(Extracted page text data)
..........

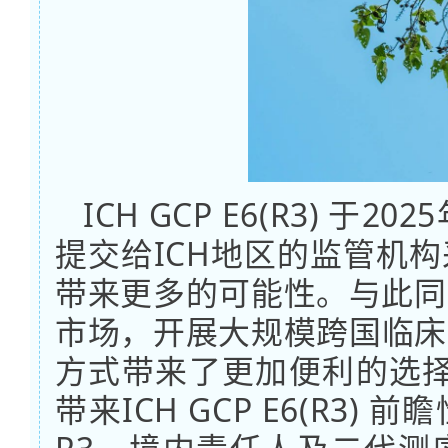
ICH GCP E6(R3) 
提交给ICH地区的监管机
带来更多的可能性。与此同
市场，开展大规模跨国临床
方式带来了更加便利的选择
带来ICH GCP E6(R3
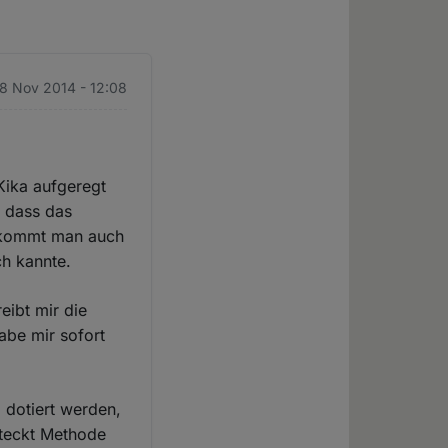
 8 Nov 2014 - 12:08
Kika aufgeregt
, dass das
bekommt man auch
ch kannte.
reibt mir die
habe mir sofort
 dotiert werden,
 steckt Methode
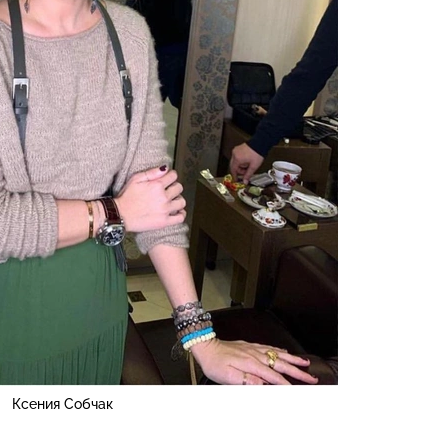
Ксения Собчак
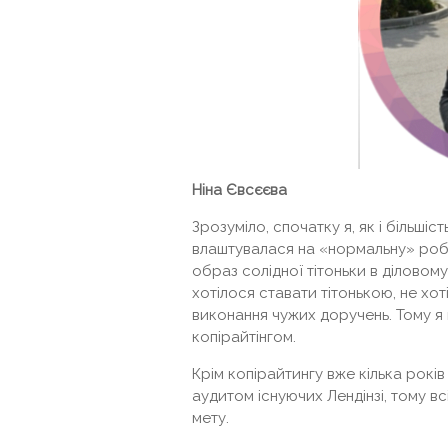
Ніна Євсєєва
Зрозуміло, спочатку я, як і більшіс
влаштувалася на «нормальну» робот
образ солідної тітоньки в діловому
хотілося ставати тітонькою, не хот
виконання чужих доручень. Тому я 
копірайтінгом.
Крім копірайтингу вже кілька рок
аудитом існуючих Лендінзі, тому в
мету.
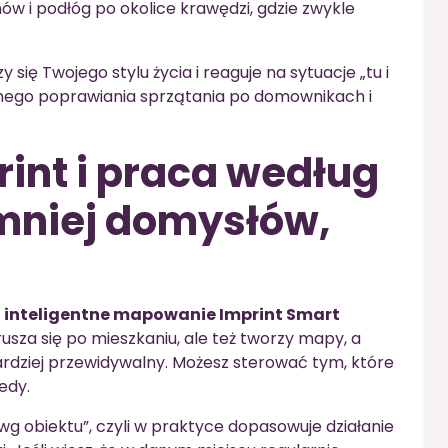
w i podłóg po okolice krawędzi, gdzie zwykle
się Twojego stylu życia i reaguje na sytuacje „tu i
znego poprawiania sprzątania po domownikach i
int i praca według
mniej domysłów,
t
inteligentne mapowanie Imprint Smart
orusza się po mieszkaniu, ale też tworzy mapy, a
rdziej przewidywalny. Możesz sterować tym, które
edy.
wg obiektu”, czyli w praktyce dopasowuje działanie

..........

## What the task requires
Your answer must be the line holding "znego poprawiania sprzątania po domownikach i" plus every later line to the end of the records, copied exactly.

## Written answer
znego poprawiania sprzątania po domownikach i
int i praca według
mniej domysłów,
t
inteligentne mapowanie Imprint Smart
orusza się po mieszkaniu, ale też tworzy mapy, a
rdziej przewidywalny. Możesz sterować tym, które
edy.
wg obiektu”, czyli w praktyce dopasowuje działanie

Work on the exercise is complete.